3. The aggregator slot, scored last, against the same accumulated `selected`
state as the proposers (so it also gets a duplicate penalty if it repeats
a proposer's model).
## 2.7 Output
The function returns `(profile_name, proposers, aggregator, selection_plan)`:
- `profile_name``"router_dynamic/<tier>"`, e.g. `"router_dynamic/c2"`.
- `proposers` — one `EnsembleMemberConfig` per slot, labeled by slot name
(`anchor`, `cheap_contrast`, ...).
- `aggregator` — one `EnsembleMemberConfig`, labeled `aggregator`.

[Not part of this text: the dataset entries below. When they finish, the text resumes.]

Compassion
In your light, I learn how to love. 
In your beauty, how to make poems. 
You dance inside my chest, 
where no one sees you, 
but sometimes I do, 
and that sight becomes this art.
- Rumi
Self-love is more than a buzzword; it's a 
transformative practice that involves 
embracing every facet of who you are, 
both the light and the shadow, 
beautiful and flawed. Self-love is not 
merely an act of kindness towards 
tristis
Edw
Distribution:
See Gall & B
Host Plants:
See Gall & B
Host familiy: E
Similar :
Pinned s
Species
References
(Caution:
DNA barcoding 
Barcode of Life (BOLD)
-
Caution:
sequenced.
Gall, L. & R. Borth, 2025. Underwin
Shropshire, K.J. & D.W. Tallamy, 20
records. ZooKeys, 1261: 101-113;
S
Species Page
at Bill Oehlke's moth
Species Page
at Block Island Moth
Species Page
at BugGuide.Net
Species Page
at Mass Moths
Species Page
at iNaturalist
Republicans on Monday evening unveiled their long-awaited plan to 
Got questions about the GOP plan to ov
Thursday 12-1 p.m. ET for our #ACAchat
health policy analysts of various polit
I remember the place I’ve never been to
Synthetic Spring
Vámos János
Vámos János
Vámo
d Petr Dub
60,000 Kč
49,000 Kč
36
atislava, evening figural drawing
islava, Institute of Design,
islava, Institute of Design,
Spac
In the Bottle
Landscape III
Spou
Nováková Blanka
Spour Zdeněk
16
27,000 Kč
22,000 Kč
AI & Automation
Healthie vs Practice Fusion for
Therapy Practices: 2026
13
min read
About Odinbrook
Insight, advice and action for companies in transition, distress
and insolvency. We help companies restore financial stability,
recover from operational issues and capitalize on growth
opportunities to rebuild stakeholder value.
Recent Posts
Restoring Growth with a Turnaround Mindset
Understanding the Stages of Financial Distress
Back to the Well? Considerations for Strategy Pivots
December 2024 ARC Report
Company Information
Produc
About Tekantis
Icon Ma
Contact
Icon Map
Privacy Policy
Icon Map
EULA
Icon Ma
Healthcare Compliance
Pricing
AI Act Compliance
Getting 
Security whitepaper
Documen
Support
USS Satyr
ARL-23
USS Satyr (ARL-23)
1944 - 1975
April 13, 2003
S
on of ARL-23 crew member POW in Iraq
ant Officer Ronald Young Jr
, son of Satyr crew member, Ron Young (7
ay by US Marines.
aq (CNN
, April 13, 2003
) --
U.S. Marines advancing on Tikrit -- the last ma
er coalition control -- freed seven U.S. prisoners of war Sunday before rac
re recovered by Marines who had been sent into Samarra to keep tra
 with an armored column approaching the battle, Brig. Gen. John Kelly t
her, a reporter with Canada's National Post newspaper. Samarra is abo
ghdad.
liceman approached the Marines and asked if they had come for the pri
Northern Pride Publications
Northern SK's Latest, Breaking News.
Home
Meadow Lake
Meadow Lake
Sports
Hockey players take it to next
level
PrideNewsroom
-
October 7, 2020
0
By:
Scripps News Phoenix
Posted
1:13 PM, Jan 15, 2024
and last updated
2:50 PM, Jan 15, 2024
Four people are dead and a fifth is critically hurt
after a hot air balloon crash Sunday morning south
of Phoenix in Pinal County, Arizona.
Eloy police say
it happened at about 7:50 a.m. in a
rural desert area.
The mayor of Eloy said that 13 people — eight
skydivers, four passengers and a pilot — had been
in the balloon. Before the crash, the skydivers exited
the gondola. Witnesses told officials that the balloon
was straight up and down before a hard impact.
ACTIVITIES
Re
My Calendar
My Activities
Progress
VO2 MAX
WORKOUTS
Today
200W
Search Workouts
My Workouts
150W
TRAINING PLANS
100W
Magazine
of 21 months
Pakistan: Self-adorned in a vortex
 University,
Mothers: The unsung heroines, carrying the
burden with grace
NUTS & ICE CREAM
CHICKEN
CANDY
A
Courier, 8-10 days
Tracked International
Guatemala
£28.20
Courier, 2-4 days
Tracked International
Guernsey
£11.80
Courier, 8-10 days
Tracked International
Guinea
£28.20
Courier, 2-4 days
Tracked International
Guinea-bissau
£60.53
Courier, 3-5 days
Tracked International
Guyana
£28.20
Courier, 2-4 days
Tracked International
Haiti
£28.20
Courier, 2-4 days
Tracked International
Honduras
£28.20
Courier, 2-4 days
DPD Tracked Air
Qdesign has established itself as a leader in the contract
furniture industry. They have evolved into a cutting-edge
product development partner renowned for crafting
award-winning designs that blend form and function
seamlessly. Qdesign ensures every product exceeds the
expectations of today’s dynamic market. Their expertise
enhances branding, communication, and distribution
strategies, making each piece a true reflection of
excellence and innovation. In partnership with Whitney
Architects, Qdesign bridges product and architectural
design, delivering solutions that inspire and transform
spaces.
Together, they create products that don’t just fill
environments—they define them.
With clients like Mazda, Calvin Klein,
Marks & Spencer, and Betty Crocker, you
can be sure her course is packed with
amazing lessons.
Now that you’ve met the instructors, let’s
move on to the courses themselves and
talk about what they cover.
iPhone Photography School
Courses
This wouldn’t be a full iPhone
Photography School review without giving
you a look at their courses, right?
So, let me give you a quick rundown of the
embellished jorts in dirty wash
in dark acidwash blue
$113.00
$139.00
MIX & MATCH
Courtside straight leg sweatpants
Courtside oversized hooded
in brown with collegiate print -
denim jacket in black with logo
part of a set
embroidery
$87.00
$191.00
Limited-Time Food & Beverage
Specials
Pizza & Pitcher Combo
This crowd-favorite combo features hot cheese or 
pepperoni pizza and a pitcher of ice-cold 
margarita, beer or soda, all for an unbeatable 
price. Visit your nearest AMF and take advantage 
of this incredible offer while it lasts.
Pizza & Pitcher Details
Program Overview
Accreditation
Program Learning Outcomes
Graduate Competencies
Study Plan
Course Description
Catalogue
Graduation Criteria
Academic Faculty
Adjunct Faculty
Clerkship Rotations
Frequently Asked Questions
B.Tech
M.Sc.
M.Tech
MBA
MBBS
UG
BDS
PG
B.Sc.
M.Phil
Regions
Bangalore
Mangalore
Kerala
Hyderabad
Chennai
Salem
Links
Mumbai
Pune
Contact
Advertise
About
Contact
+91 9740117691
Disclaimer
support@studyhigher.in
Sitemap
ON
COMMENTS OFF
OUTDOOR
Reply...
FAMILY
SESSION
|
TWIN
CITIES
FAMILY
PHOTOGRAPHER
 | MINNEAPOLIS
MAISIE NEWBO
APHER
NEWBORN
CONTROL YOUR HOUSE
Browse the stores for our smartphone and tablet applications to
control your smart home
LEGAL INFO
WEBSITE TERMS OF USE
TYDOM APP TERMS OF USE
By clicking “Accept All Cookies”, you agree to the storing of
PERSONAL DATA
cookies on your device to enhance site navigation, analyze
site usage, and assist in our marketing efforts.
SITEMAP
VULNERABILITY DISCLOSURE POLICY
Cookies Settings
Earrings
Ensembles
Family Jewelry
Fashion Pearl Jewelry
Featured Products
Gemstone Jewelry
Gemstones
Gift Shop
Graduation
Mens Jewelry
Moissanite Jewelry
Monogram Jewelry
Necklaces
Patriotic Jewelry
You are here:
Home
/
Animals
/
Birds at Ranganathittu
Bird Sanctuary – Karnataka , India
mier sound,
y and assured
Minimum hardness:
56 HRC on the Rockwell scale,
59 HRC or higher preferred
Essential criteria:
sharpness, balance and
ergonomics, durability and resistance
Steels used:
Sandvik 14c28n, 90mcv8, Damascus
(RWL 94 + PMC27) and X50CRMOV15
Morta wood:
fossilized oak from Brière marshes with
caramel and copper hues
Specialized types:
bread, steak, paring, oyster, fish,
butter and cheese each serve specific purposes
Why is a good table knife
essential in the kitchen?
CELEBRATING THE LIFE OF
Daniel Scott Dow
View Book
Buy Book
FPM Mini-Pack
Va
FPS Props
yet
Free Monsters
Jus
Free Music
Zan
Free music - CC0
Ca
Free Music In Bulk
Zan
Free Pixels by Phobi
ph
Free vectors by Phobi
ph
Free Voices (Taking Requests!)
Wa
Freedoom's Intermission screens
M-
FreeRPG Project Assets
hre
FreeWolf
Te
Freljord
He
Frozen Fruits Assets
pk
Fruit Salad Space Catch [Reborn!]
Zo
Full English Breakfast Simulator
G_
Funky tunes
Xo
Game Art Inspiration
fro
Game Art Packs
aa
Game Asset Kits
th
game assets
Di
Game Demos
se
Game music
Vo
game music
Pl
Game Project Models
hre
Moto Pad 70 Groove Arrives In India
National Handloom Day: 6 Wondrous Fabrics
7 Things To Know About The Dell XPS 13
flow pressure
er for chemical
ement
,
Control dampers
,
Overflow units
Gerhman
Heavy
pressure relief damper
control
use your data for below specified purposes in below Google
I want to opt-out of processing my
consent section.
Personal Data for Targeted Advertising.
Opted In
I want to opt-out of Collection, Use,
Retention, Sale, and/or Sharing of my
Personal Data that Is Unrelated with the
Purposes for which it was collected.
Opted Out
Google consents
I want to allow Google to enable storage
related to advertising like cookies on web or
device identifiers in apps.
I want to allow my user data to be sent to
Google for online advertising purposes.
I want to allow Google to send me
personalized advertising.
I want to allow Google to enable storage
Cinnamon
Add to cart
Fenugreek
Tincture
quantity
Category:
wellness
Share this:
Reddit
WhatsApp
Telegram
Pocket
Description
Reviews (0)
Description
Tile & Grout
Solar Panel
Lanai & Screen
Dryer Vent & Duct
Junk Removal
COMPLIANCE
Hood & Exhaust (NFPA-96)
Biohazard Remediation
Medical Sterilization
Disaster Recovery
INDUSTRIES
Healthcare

- `selection_plan` — a full trace for observability, including the resolved
tier/confidence, the anchor, the slot template, per-slot score breakdowns
(`_score_trace`, including the top-3 scored candidates per slot for
debugging near-misses), the aggregator's score breakdown, the full
candidate pool, and `duplicate_policy: "selected_penalty"`.
`build_ensemble_provider_from_config` (the public entrypoint) additionally
clamps `min_successful_proposers` down to `len(proposers)` if the configured
value exceeds how many proposer slots the tier's template actually produced
— e.g. configuring `min_successful_proposers=4` at tier `c0` (2 slots) yields
an effective minimum of 2. Both the configured and effective values are
recorded in `selection_plan` for debugging.
## 2.8 Configuration surface
```toml
[llm_ensemble]
enabled = true
selection_mode = "router_dynamic"
```
What operators can tune:
- `llm_ensemble.model_options` — extends the candidate pool beyond the router
anchor and configured router tiers.
- `llm_ensemble.min_successful_proposers` — desired minimum successful
proposers (clamped per-turn as described above).
- `squilla_router.tiers[*].model` — indirectly expands the candidate pool and
determines which model becomes the anchor for a given tier.
There is no operator control over slot templates, weights, or the model
catalog priors — those are fixed in code. Unlike the static families,
`router_dynamic` keeps the legacy runtime defaults (timeouts 3600s,
`shuffle_candidates=True`, `min_successful_proposers=1`).